La compagnie Jetairways dessert Ahmedabad depuis Paris-CDG via Delhi ou Mumbai. Trouvez votre billet d’avion.

Quand y aller ?

La période sèche s’échelonne de novembre à mars. À cette période de l’année, les nuits sont fraîches, mais les journées sont sèches et ensoleillées (20-25 °C maxi)

Nos bonnes adresses sur place

The House of Mangaldas Girhardas : Lal Darwaja, en face de la mosquée Sidi Sayad. Ancienne demeure d’un magnat du textile, construite en 1924, reconvertie avec goût et raffinement en hôtel de charme.

- Pleasure Trove Restaurant : B/101-104, Sakar 7 (Ashram Rd), près du Patang Hotel et du Nehru Bridge. Dans un cadre superbe et soigné, un resto qui sert de généreux thalis végétariens ou non.

Découverte de la ville historique

Heritage Walk of Ahmedabad : départ tous les matins à 8 h du temple Swaminarayan Mandir pour une visite guidée en anglais d’une durée d’environ 2 h.

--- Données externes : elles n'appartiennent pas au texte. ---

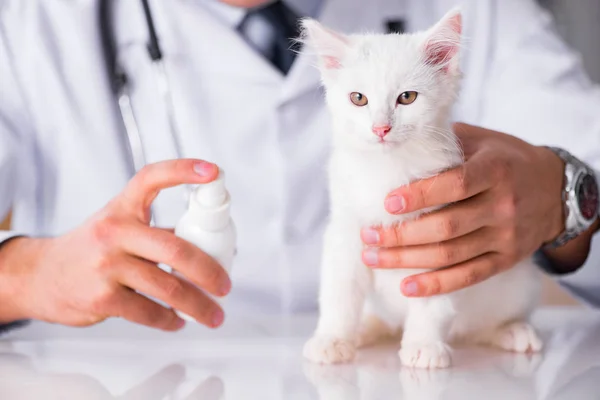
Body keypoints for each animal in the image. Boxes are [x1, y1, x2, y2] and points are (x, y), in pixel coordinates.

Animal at [302, 7, 540, 368]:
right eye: (358, 98)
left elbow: (431, 301)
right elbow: (339, 292)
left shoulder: (439, 238)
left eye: (407, 97)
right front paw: (332, 337)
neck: (387, 168)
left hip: (517, 284)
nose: (381, 128)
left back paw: (511, 330)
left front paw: (424, 345)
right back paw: (365, 328)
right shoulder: (345, 232)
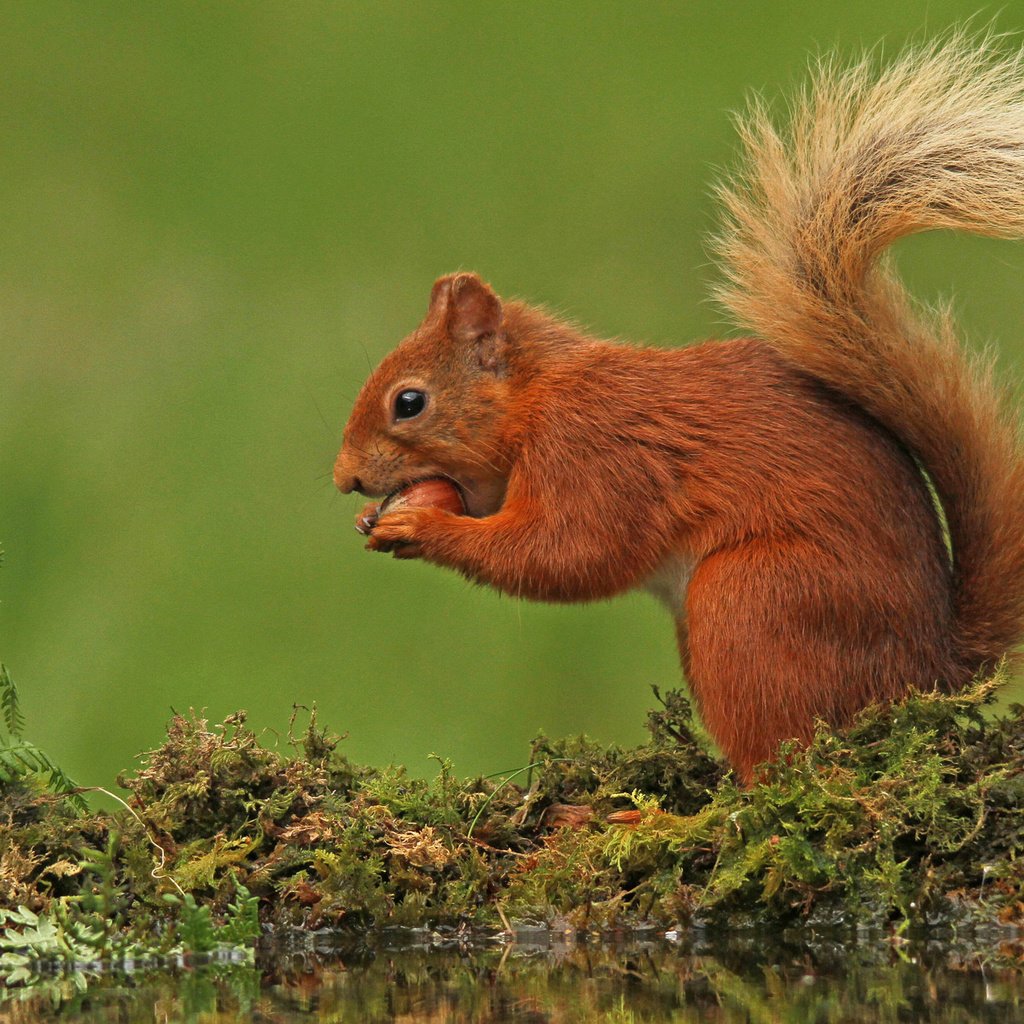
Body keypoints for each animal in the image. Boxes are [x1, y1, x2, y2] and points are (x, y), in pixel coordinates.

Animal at [333, 36, 1024, 778]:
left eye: (409, 402)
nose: (344, 478)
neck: (539, 397)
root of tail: (931, 677)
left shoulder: (594, 453)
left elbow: (566, 553)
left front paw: (423, 527)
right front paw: (375, 517)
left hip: (750, 602)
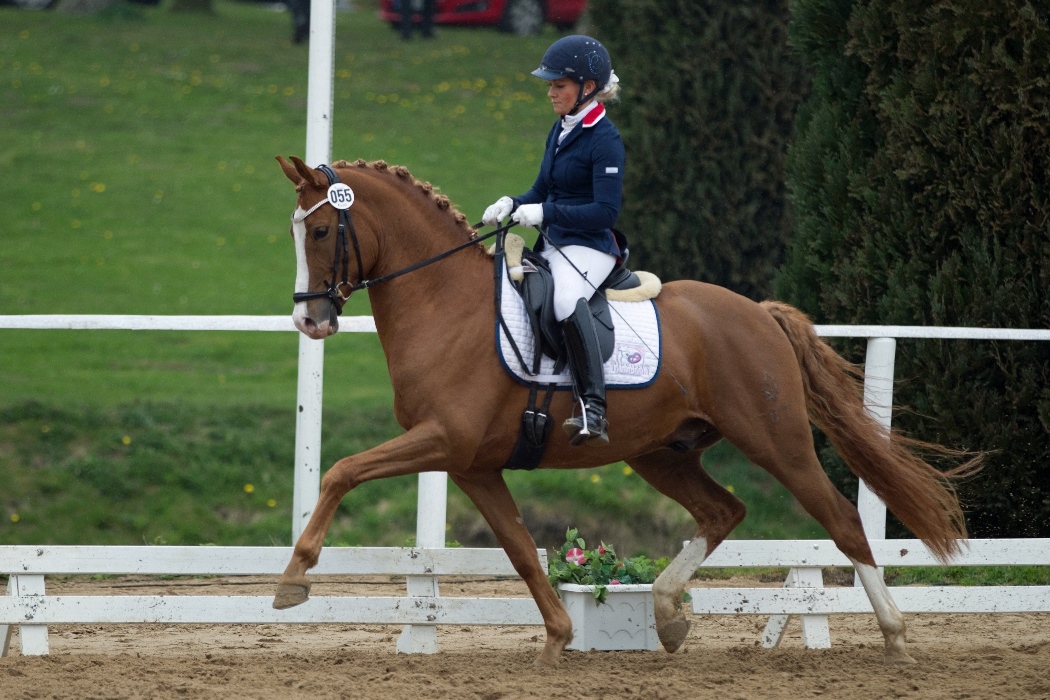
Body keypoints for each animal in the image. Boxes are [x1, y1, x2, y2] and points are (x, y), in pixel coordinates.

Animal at [273, 156, 974, 667]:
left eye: (322, 230)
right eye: (296, 231)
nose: (309, 321)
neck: (445, 303)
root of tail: (758, 312)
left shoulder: (443, 439)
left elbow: (340, 471)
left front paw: (294, 580)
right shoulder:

Tarif : 120 ₹. On peut réserver en ligne.

Musée du textile

Calico Museum : tous les jours sauf mercredi, visite guidée en anglais (max 20 personnes) 10 h 30-12 h 30. À réserver au préalable sur leur site, au moins une semaine avant la date choisie, parfois plus en haute saison. Les réservations sont ouvertes 6 mois à l’avance. C’est gratuit.